Poor Richard, he's a nice young man and there's such a lot to deal with in London Below. By the beginning of Chapter 6 he's honestly not doing too well - if Door hadn't come back to rescue him I wouldn't give much for his chances, but if he'd leapt in and starting behaving as though he was comfortable with the situation I think he'd be a much less likeable person. And would probably have managed to get himself killed within a very short time. So although he's being a bit of a wimp, I think that's okay. And, as we see, he begins to grow up quite quickly after the Ordeal - I guess that's been the problem, in fact - he's never really needed to grow up until he finds himself in London Below. People don't seem to need to, nowadays, until they face something in their lives that precipitates it - and in Richard's case, Jessica certainly wasn't encouraging him to - she was much too happy being in control.
2. The Marquis de Carabas was even more mysterious and cagey during the first part of this week's reading. What were your reactions to him/thoughts about him as you followed his activities?
I am certainly feeling more sympathetically towards him now he's suffering at the hands of Messrs Croup and Vandemar, but whether I should be ... I still don't know about that. But right now he's the underdog, and I always warm to them.
3. How did you feel about the Ordeal of the Key?
Richard comes out of it well, at last, and we're all proud of him. And he's gained some respect from Door and Hunter, which he really needs. It must have been difficult, I think, to write the ordeal, because it's not, in itself, very frightening to the reader - to see the terror in it makes a big demand on your imagination. You've got to be ready to really immerse yourself in what Richard's going through, and to think about it, for the impact to be real to you.
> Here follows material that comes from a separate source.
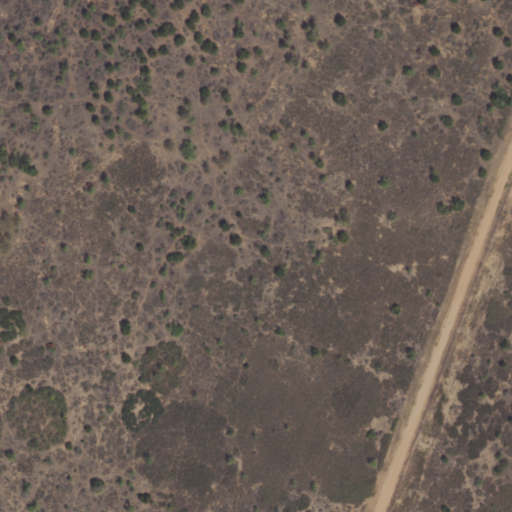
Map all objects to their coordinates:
road: (400, 256)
It's interestingly topical, too: at the time when Neverwhere was written homeless people were very noticeable in London - they are less so now, which probably reflects aggressive policing rather than any improvement in the lot of the poorest members of society. They are still pretty evident in other UK cities and it becomes necessary - uncomfortably - to ignore them to a large extent, but even as you ignore them, if you have any imagination at all, there's still a feeling of "there but for the grace of God..." and I guess that's what drove Gaiman to write the scene in those precise terms. It demonstrates what a humane writer he is, while being a good bit of storytelling...
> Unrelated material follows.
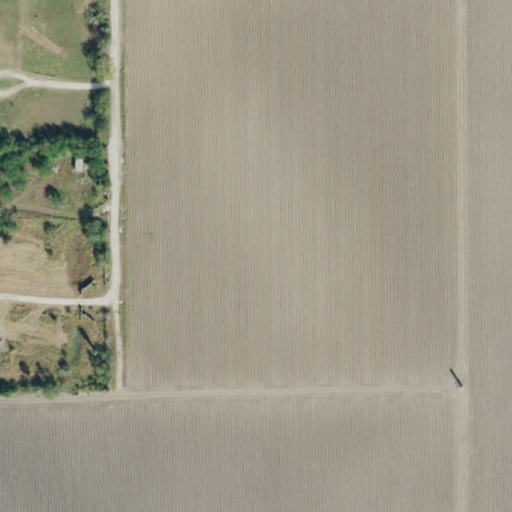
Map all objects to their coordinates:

4. This section of the book is filled with moments. Small, sometimes quite significant, moments that pass within a few pages but stick with you. What are one or two of these that you haven't discussed yet that stood out to you, or that you particularly enjoyed.
They are elegant little vignettes, aren't they, that Gaiman is so good at - reminiscent of those very short stories in Fragile Things. My head is full of pictures: dining on the platform with the Lady Serpentine as the train rushes past - I get a feeling of such loneliness from that, without being sure why; the Earl quoting Anglo-Saxon poetry, which is another of those timeless moments, reminding you that time behaves strangely here; Jessica's exhibition being about angels - so there's synchronicity, too.
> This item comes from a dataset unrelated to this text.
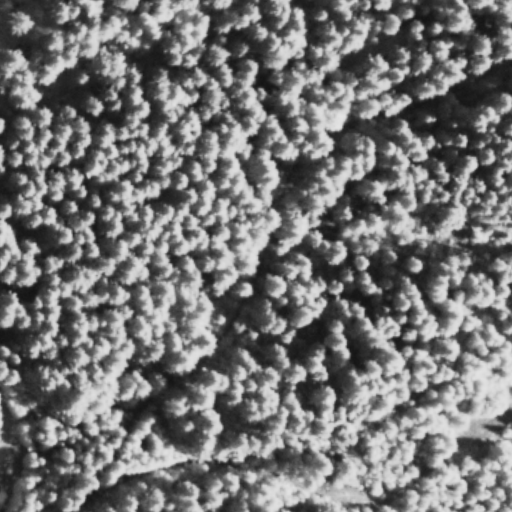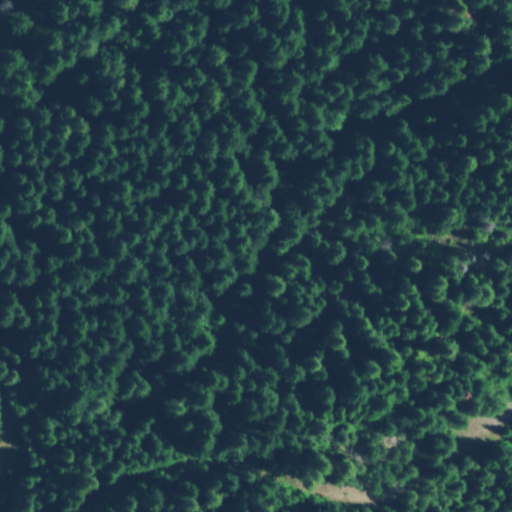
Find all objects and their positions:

5. Any other things/ideas that you want to talk about from this section of the book? Only one thing, I think: this is really quite a short book, but it's so stuffed with images and little details that catch your attention as you pass - like the one about the Earl's poetry sounding like Anglo-Saxon. It's so economical, but adds so many extra layers of meaning just in those one or two lines. It goes back to what I said in week one about mythology - Gaiman plays on both our deep mythologies, about angels and talking animals and bogeymen, and on the more recent ones, the urban myths which tap into and become entangled with the deeper ones. He has the art of taking something straightforward and imbuing it with layers of meaning - for the willing reader this can turn what looks like a simple story into a deeply enriching experience.